Die Farbe Rot ist allgegenwärtig, auf T-Shirts, Fahnen,
Perücken. Letzte Hand anlegen, die Gesichter wollen schließlich
noch bemalt werden. Familien, alte Leute, Rollstuhlfahrer und jede
Menge Kinder aller Altersstufen bevölkern allmählich den Platz.
Dass die Großleinwand um 20.25 Uhr immer noch dunkel ist, scheint
hier keinen zu stören, die Kommentatorenstimme ist ja schließlich
schon zu hören. Als sich aber bei Ertönen der Nationalhymnen immer
noch nichts tut, regt sich langsam ein Verdacht. Und tatsächlich:
technischer Defekt. Geguckt wird nun rechts neben der Leinwand auf
dem kleinen Flachbildschirm – bis zur zweiten Halbzeit, wie die
„Technik” kurz darauf gar nicht kleinlaut bekannt gibt.
Macht nichts, das Spiel der Spanier scheint, so kommt es
zumindest den Zuschauern vor, eh auch meistens auf der rechten
Hälfte des Rasens, vor dem deutschen Tor, stattzufinden: Schon um
20.35 Uhr die erste Torchance für Spanien: Ein lautes „Uhii” geht
durch die Menge, knapp daneben. Ab 20.50 Uhr mehren sich die
Aufmunterungsrufe für den, der später die Ecke fürs entscheidende
Tor schießen soll: „Otra vez, Xavi. Mach's noch einmal, Xavi.” Die
Stimmung ist schon jetzt so aufgeheizt, dass die Mehrheit auf ihrem
weißen Plastik sitzen bleibt und sich mit „Ton-”Fußball
zufriedengibt. Was Außenstehenden spanisch vorkommen mag, ist
Fiesta-Wille pur – komme da, was will. Und es kommt.

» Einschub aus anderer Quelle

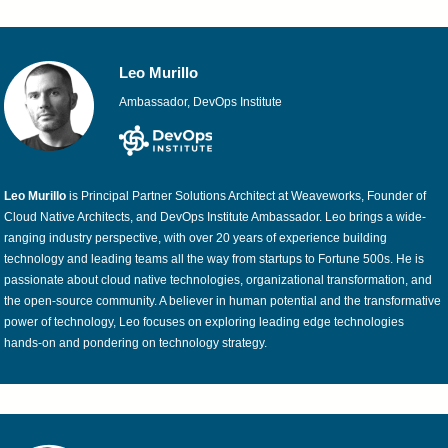
Leo Murillo
Ambassador, DevOps Institute
Leo Murillo
is Principal Partner Solutions Architect at Weaveworks, Founder of
Cloud Native Architects, and DevOps Institute Ambassador. Leo brings a wide-
ranging industry perspective, with over 20 years of experience building
technology and leading teams all the way from startups to Fortune 500s. He is
passionate about cloud native technologies, organizational transformation, and
the open-source community. A believer in human potential and the transformative
power of technology, Leo focuses on exploring leading edge technologies
hands-on and pondering on technology strategy.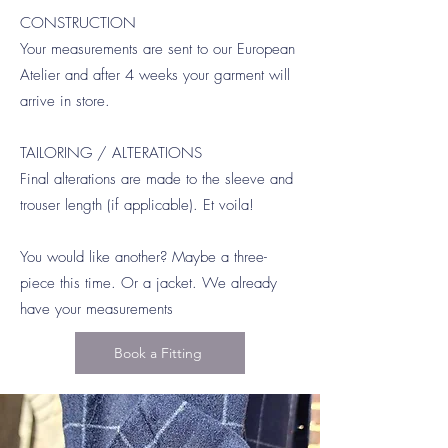
CONSTRUCTION
Your measurements are sent to our European
Atelier and after 4 weeks your garment will
arrive in store.
TAILORING / ALTERATIONS
Final alterations are made to the sleeve and
trouser length (if applicable). Et voila!
You would like another? Maybe a three-
piece this time. Or a jacket. We already
have your measurements
Book a Fitting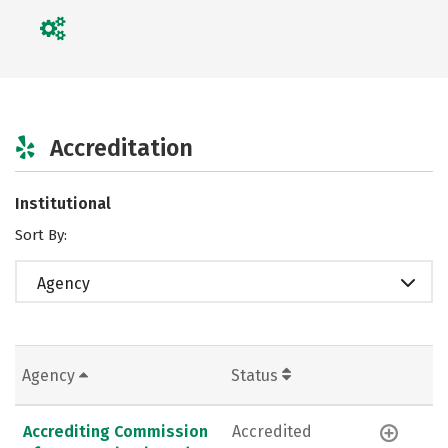
Accreditation
Institutional
Sort By:
Agency
Agency
Status
Accrediting Commission
Accredited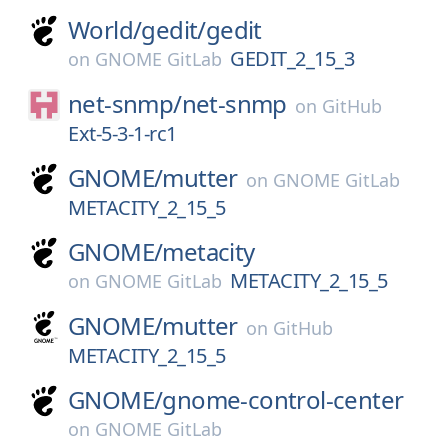
World/
gedit/
gedit
GEDIT_2_15_3
on
GNOME GitLab
net-snmp/
net-snmp
on
GitHub
Ext-5-3-1-rc1
GNOME/
mutter
on
GNOME GitLab
METACITY_2_15_5
GNOME/
metacity
METACITY_2_15_5
on
GNOME GitLab
GNOME/
mutter
on
GitHub
METACITY_2_15_5
GNOME/
gnome-control-center
on
GNOME GitLab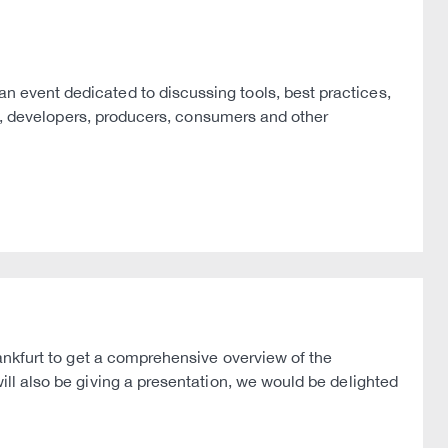
event dedicated to discussing tools, best practices,
rs, developers, producers, consumers and other
ankfurt to get a comprehensive overview of the
will also be giving a presentation, we would be delighted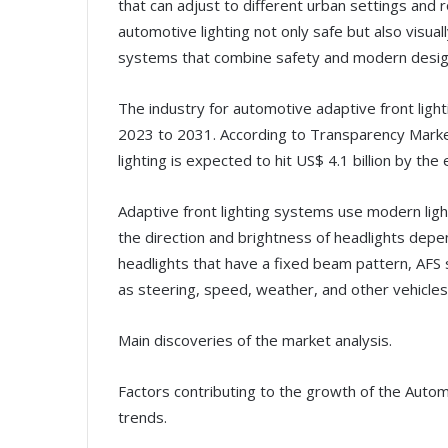
that can adjust to different urban settings and 
automotive lighting not only safe but also visual
systems that combine safety and modern desig
The industry for automotive adaptive front light
2023 to 2031. According to Transparency Marke
lighting is expected to hit US$ 4.1 billion by the
Adaptive front lighting systems use modern lig
the direction and brightness of headlights depen
headlights that have a fixed beam pattern, AFS
as steering, speed, weather, and other vehicles 
Main discoveries of the market analysis.
Factors contributing to the growth of the Auto
trends.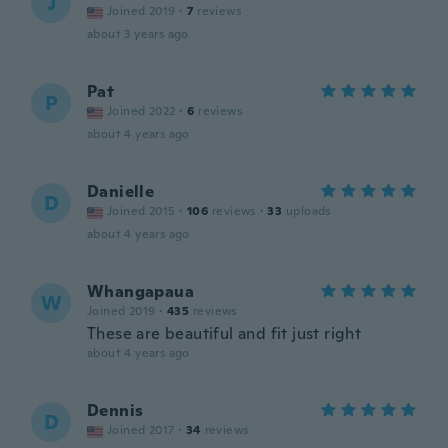
J
Joined 2019
·
7
reviews
about 3 years ago
Pat
P
Joined 2022
·
6
reviews
about 4 years ago
Danielle
D
Joined 2015
·
106
reviews
·
33
uploads
about 4 years ago
Whangapaua
W
Joined 2019
·
435
reviews
These are beautiful and fit just right
about 4 years ago
Dennis
D
Joined 2017
·
34
reviews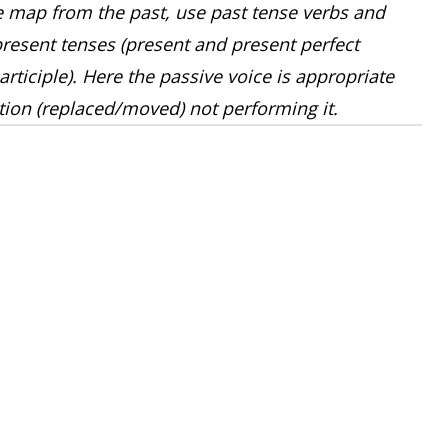
map from the past, use past tense verbs and
resent tenses (present and present perfect
rticiple). Here the passive voice is appropriate
ction (replaced/moved) not performing it.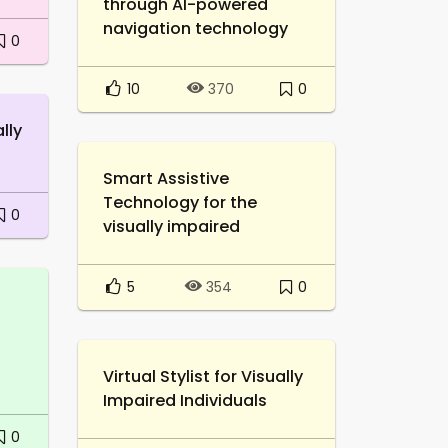
through AI-powered
navigation technology
0
10
0
370
lly
Smart Assistive
Technology for the
0
visually impaired
5
0
354
Virtual Stylist for Visually
Impaired Individuals
0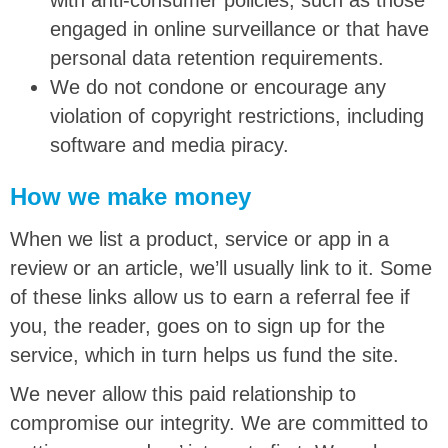
engaged in online surveillance or that have
personal data retention requirements.
We do not condone or encourage any
violation of copyright restrictions, including
software and media piracy.
How we make money
When we list a product, service or app in a
review or an article, we’ll usually link to it. Some
of these links allow us to earn a referral fee if
you, the reader, goes on to sign up for the
service, which in turn helps us fund the site.
We never allow this paid relationship to
compromise our integrity. We are committed to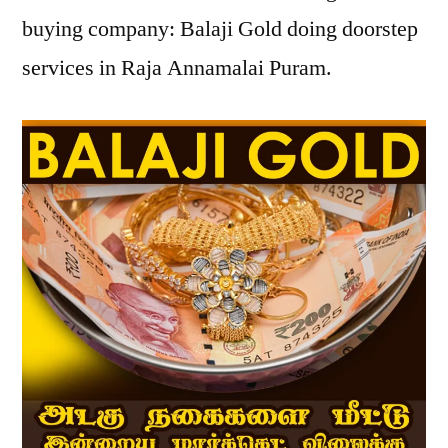
buying company: Balaji Gold doing doorstep
services in Raja Annamalai Puram.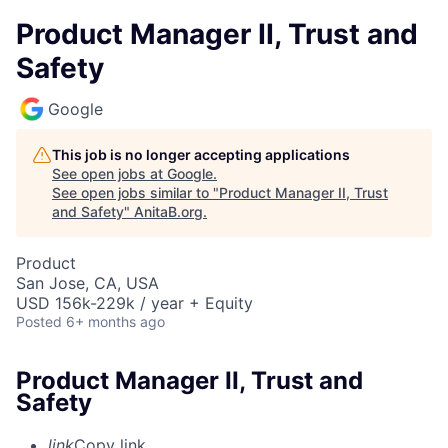
Product Manager II, Trust and
Safety
Google
This job is no longer accepting applications
See open jobs at
Google
.
See open jobs similar to "
Product Manager II, Trust
and Safety
"
AnitaB.org
.
Product
San Jose, CA, USA
USD 156k-229k / year + Equity
Posted
6+ months ago
Product Manager II, Trust and
Safety
link
Copy link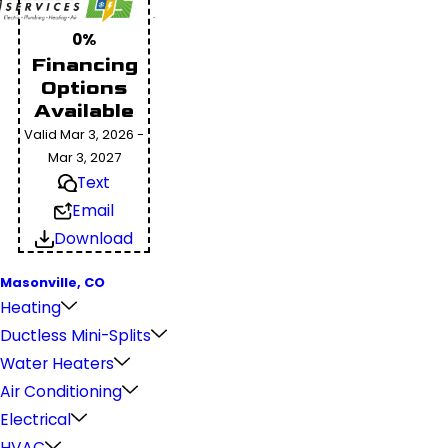
0%
Financing
Options
Available
Valid Mar 3, 2026 -
Mar 3, 2027
Text
Email
Download
Masonville, CO
Heating
Ductless Mini-Splits
Water Heaters
Air Conditioning
Electrical
HVAC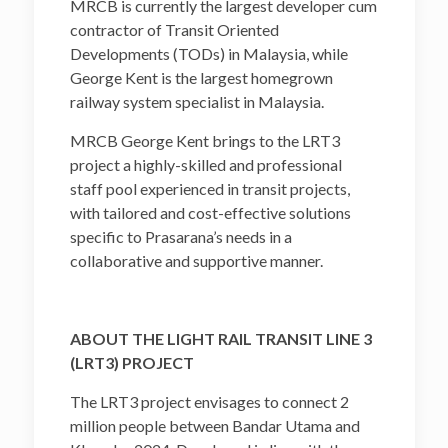
MRCB is currently the largest developer cum
contractor of Transit Oriented
Developments (TODs) in Malaysia, while
George Kent is the largest homegrown
railway system specialist in Malaysia.
MRCB George Kent brings to the LRT3
project a highly-skilled and professional
staff pool experienced in transit projects,
with tailored and cost-effective solutions
specific to Prasarana’s needs in a
collaborative and supportive manner.
ABOUT THE LIGHT RAIL TRANSIT LINE 3
(LRT3) PROJECT
The LRT3 project envisages to connect 2
million people between Bandar Utama and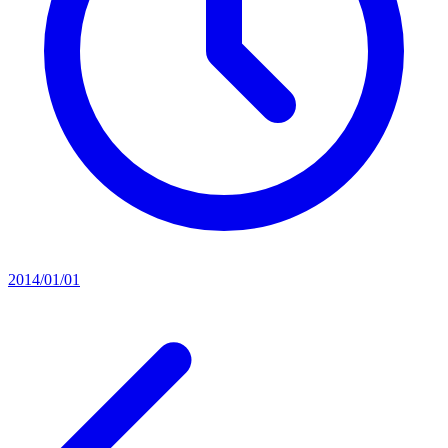
2014/01/01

Die zweite Halbzeit, die nun tatsächlich auf Großleinwand
genossen werden kann, entwickelt sich zunehmend zum Rausch, der auf
ein Wunder setzt: „Villa-Villa, Villa-Maravilla” ertönt es immer
wieder aus Hunderten von Kehlen, obwohl ihr Held, der Torschütze,
später Puyol heißen soll. Während die Deutschen gleich zu Beginn
der zweiten Halbzeit Boateng gegen Jansen austauschen, scheinen
ihre Helden im roten Trikot eine Torchance nach der anderen zu
haben. „Vamonos, vamonos” feuern sie ihre Mannschaft immer wieder
an und „A por ellos, olé”: Auf sie mit Gebrüll. Kurz vor 22 Uhr
erlöst Puyol die Menge: Der Jubel auf der Plaça Mallorca nach dem
spanischen Tor ist ohrenbetäubend.
Die letzte Viertelstunde bleibt nervenaufreibend, die Deutschen
werden besser. Wann immer Podolski im Bild ist, wird ein
„peligroso”- und „atención”-Raunen hörbar: Vorsicht, gefährlich.
Unterschätzt wird der starke Gegner aus Alemania keine Sekunde. Der
Countdown läuft, noch fünf, bald drei Minuten. Und während Jogi
Löws betroffenes Gesicht in Großaufnahme von der Leinwand blickt,
skandiert die begeisterte Menge: „Este Xavi, fiesta!” Und die geht
nach dem Schlusspfiff nahtlos weiter.